So, I had this task, right? Needed to dig up some info on someone, or maybe something, called Catherine Wells. Sounded straightforward enough at first.

I started where everyone does, just plugging the name into the usual search engines. Got a bunch of hits, naturally. Lots of different Catherine Wells out there. Seemed like a pretty common name, actually. Found writers, artists, regular folks on social media.
This is where it got tricky. The specific context I had was super vague. An old note, maybe from a project years ago? Just the name, nothing else. So, which one was it? I spent hours sifting through profiles, articles, mentions. Trying to find a connection, any clue that matched the little context I had (which was basically zero).
Went down some rabbit holes, let me tell you.
- Checked ancestry sites.
- Looked through old university alumni lists.
- Even tried searching variations of the name.
Nada. Zip. Zilch. It was like chasing a ghost.
Getting Sidetracked
At some point, I stumbled onto this forum thread, completely unrelated, discussing difficulties in tracing people mentioned in old company records. And man, did that resonate. People shared stories about mergers wiping out archives, name changes, records just lost to time. It was a whole community of folks hitting the same brick wall I was.
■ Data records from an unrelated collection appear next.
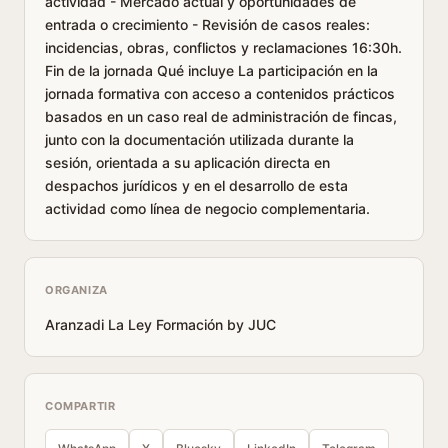
actividad - Mercado actual y oportunidades de
entrada o crecimiento - Revisión de casos reales:
incidencias, obras, conflictos y reclamaciones 16:30h.
Fin de la jornada Qué incluye La participación en la
jornada formativa con acceso a contenidos prácticos
basados en un caso real de administración de fincas,
junto con la documentación utilizada durante la
sesión, orientada a su aplicación directa en
despachos jurídicos y en el desarrollo de esta
actividad como línea de negocio complementaria.
ORGANIZA
Aranzadi La Ley Formación by JUC
COMPARTIR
It made me think, you know? About how easily information just vanishes. We think everything’s online, everything’s searchable. But so much isn’t. Especially older stuff, or things related to people who just lived their lives without a big online footprint.
So, did I find the Catherine Wells I was looking for? Nope. Not a clue. The trail went completely cold. Maybe the note was misspelled? Maybe it referred to something else entirely, not a person? Who knows.
The real takeaway wasn’t finding her. It was the process. The hours spent digging, the frustration, and then stumbling onto that forum. Realizing how fragile digital memory can be, and how many stories just… disappear. It was a weirdly humbling experience, started with a simple name search, ended up making me think about information loss. Not what I expected when I started looking for Catherine Wells, that’s for sure.